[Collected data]
______
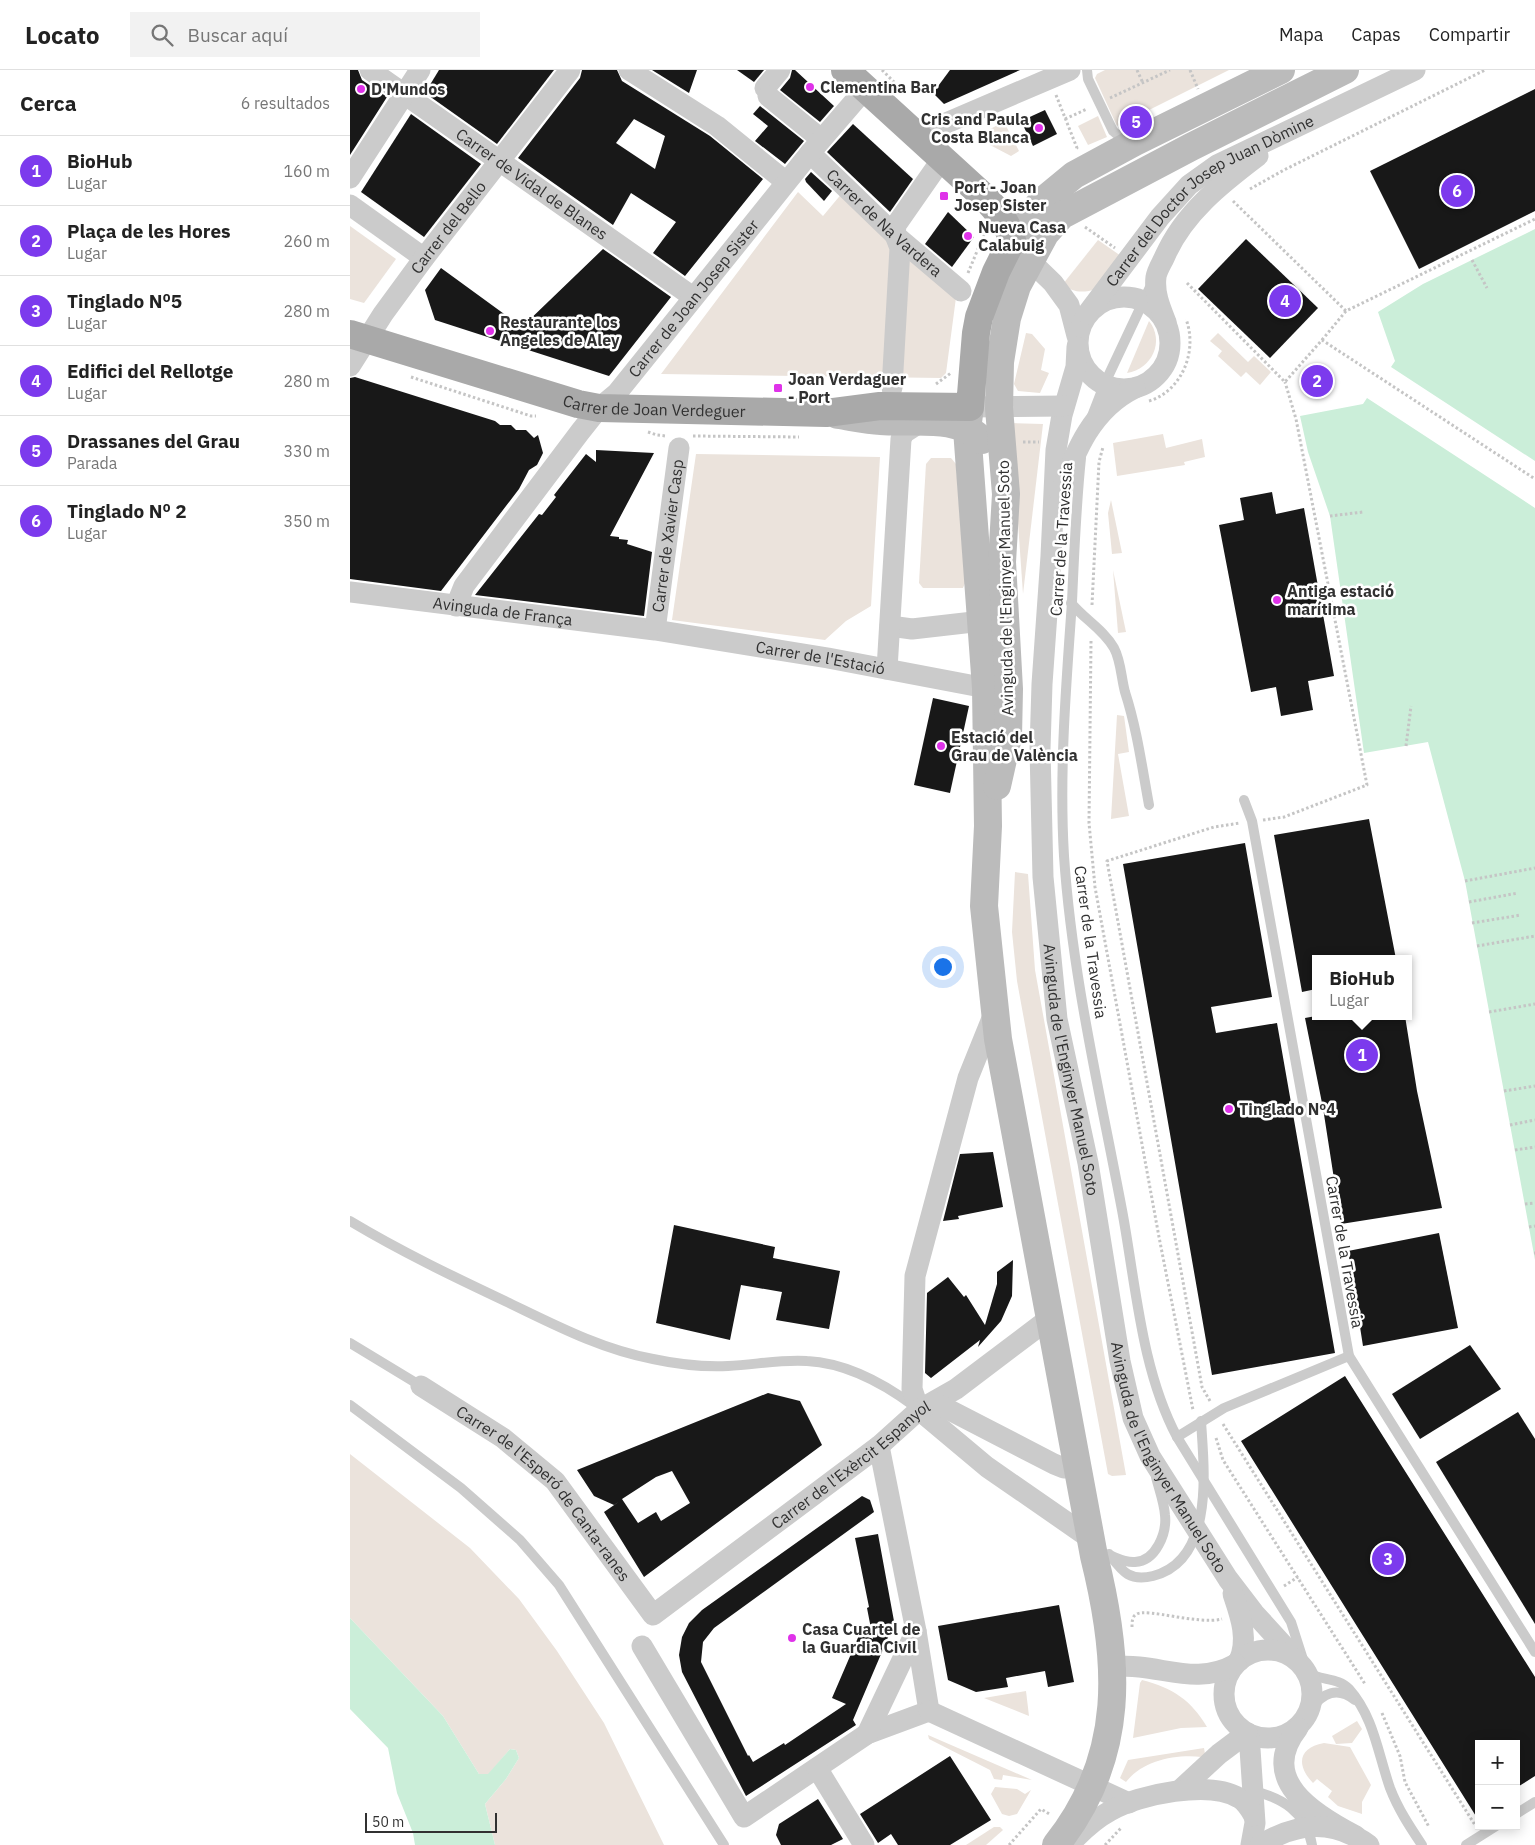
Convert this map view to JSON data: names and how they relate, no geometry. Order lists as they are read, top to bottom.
{
  "streets": {
    "main road": ["Carrer del Doctor Josep Juan Dòmine", "Carrer de Joan Verdeguer", "Avinguda de l'Enginyer Manuel Soto"],
    "street": [
      "Carrer de Vidal de Blanes",
      "Carrer de Na Vardera",
      "Carrer del Bello",
      "Carrer de Joan Josep Sister",
      "Carrer de Xavier Casp",
      "Avinguda de França",
      "Carrer de l'Estació",
      "Carrer de l'Exèrcit Espanyol",
      "Carrer de l'Esperó de Canta-ranes"
    ],
    "lane": ["Carrer de la Travessia"]
  },
  "crossings": [
    ["Carrer de Vidal de Blanes", "Carrer del Bello"],
    ["Carrer de Vidal de Blanes", "Carrer de Joan Josep Sister"],
    ["Carrer del Doctor Josep Juan Dòmine", "Carrer de la Travessia"],
    ["Carrer del Doctor Josep Juan Dòmine", "Avinguda de l'Enginyer Manuel Soto"],
    ["Carrer de Na Vardera", "Carrer de Joan Josep Sister"],
    ["Carrer del Bello", "Carrer de Joan Verdeguer"],
    ["Carrer de Joan Josep Sister", "Carrer de Joan Verdeguer"],
    ["Carrer de Joan Josep Sister", "Avinguda de França"],
    ["Carrer de Joan Verdeguer", "Avinguda de l'Enginyer Manuel Soto"],
    ["Carrer de Xavier Casp", "Avinguda de França"],
    ["Carrer de Xavier Casp", "Carrer de l'Estació"],
    ["Carrer de la Travessia", "Avinguda de l'Enginyer Manuel Soto"],
    ["Avinguda de l'Enginyer Manuel Soto", "Carrer de l'Estació"],
    ["Avinguda de l'Enginyer Manuel Soto", "Carrer de l'Exèrcit Espanyol"],
    ["Avinguda de França", "Carrer de l'Estació"],
    ["Carrer de l'Exèrcit Espanyol", "Carrer de l'Esperó de Canta-ranes"]
  ],
  "places": {
    "other": [
      "Clementina Bar",
      "D'Mundos",
      "Cris and Paula Costa Blanca",
      "Nueva Casa Calabuig",
      "Restaurante los Angeles de Aley",
      "Antiga estació marítima",
      "Estació del Grau de València",
      "Tinglado Nº4",
      "Casa Cuartel de la Guardia Civil"
    ],
    "transit": ["Port - Joan Josep Sister", "Joan Verdaguer - Port"]
  },
  "scale_bar": "50 m",
  "page": {
    "header": "Locato",
    "search": "Buscar aquí",
    "nav": ["Mapa", "Capas", "Compartir"],
    "heading": ["Cerca", "6 resultados"],
    "pins": [
      "5",
      "6",
      "4",
      "2",
      "1",
      "3"
    ],
    "list": [
      {
        "mark": "1",
        "name": "BioHub",
        "note": "Lugar",
        "value": "160 m"
      },
      {
        "mark": "2",
        "name": "Plaça de les Hores",
        "note": "Lugar",
        "value": "260 m"
      },
      {
        "mark": "3",
        "name": "Tinglado Nº5",
        "note": "Lugar",
        "value": "280 m"
      },
      {
        "mark": "4",
        "name": "Edifici del Rellotge",
        "note": "Lugar",
        "value": "280 m"
      },
      {
        "mark": "5",
        "name": "Drassanes del Grau",
        "note": "Parada",
        "value": "330 m"
      },
      {
        "mark": "6",
        "name": "Tinglado Nº 2",
        "note": "Lugar",
        "value": "350 m"
      }
    ],
    "popup": ["BioHub", "Lugar"],
    "map_buttons": ["+", "−"],
    "scale": "50 m"
  }
}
______
● **WHAT NEEDS TO BE DONE**
Set the preceding data down again word for word, omitting images.

● **RESPONSE TO THE TASK**
Convert this map view to JSON data: names and how they relate, no geometry. Order lists as they are read, top to bottom.
{
  "streets": {
    "main road": ["Carrer del Doctor Josep Juan Dòmine", "Carrer de Joan Verdeguer", "Avinguda de l'Enginyer Manuel Soto"],
    "street": [
      "Carrer de Vidal de Blanes",
      "Carrer de Na Vardera",
      "Carrer del Bello",
      "Carrer de Joan Josep Sister",
      "Carrer de Xavier Casp",
      "Avinguda de França",
      "Carrer de l'Estació",
      "Carrer de l'Exèrcit Espanyol",
      "Carrer de l'Esperó de Canta-ranes"
    ],
    "lane": ["Carrer de la Travessia"]
  },
  "crossings": [
    ["Carrer de Vidal de Blanes", "Carrer del Bello"],
    ["Carrer de Vidal de Blanes", "Carrer de Joan Josep Sister"],
    ["Carrer del Doctor Josep Juan Dòmine", "Carrer de la Travessia"],
    ["Carrer del Doctor Josep Juan Dòmine", "Avinguda de l'Enginyer Manuel Soto"],
    ["Carrer de Na Vardera", "Carrer de Joan Josep Sister"],
    ["Carrer del Bello", "Carrer de Joan Verdeguer"],
    ["Carrer de Joan Josep Sister", "Carrer de Joan Verdeguer"],
    ["Carrer de Joan Josep Sister", "Avinguda de França"],
    ["Carrer de Joan Verdeguer", "Avinguda de l'Enginyer Manuel Soto"],
    ["Carrer de Xavier Casp", "Avinguda de França"],
    ["Carrer de Xavier Casp", "Carrer de l'Estació"],
    ["Carrer de la Travessia", "Avinguda de l'Enginyer Manuel Soto"],
    ["Avinguda de l'Enginyer Manuel Soto", "Carrer de l'Estació"],
    ["Avinguda de l'Enginyer Manuel Soto", "Carrer de l'Exèrcit Espanyol"],
    ["Avinguda de França", "Carrer de l'Estació"],
    ["Carrer de l'Exèrcit Espanyol", "Carrer de l'Esperó de Canta-ranes"]
  ],
  "places": {
    "other": [
      "Clementina Bar",
      "D'Mundos",
      "Cris and Paula Costa Blanca",
      "Nueva Casa Calabuig",
      "Restaurante los Angeles de Aley",
      "Antiga estació marítima",
      "Estació del Grau de València",
      "Tinglado Nº4",
      "Casa Cuartel de la Guardia Civil"
    ],
    "transit": ["Port - Joan Josep Sister", "Joan Verdaguer - Port"]
  },
  "scale_bar": "50 m",
  "page": {
    "header": "Locato",
    "search": "Buscar aquí",
    "nav": ["Mapa", "Capas", "Compartir"],
    "heading": ["Cerca", "6 resultados"],
    "pins": [
      "5",
      "6",
      "4",
      "2",
      "1",
      "3"
    ],
    "list": [
      {
        "mark": "1",
        "name": "BioHub",
        "note": "Lugar",
        "value": "160 m"
      },
      {
        "mark": "2",
        "name": "Plaça de les Hores",
        "note": "Lugar",
        "value": "260 m"
      },
      {
        "mark": "3",
        "name": "Tinglado Nº5",
        "note": "Lugar",
        "value": "280 m"
      },
      {
        "mark": "4",
        "name": "Edifici del Rellotge",
        "note": "Lugar",
        "value": "280 m"
      },
      {
        "mark": "5",
        "name": "Drassanes del Grau",
        "note": "Parada",
        "value": "330 m"
      },
      {
        "mark": "6",
        "name": "Tinglado Nº 2",
        "note": "Lugar",
        "value": "350 m"
      }
    ],
    "popup": ["BioHub", "Lugar"],
    "map_buttons": ["+", "−"],
    "scale": "50 m"
  }
}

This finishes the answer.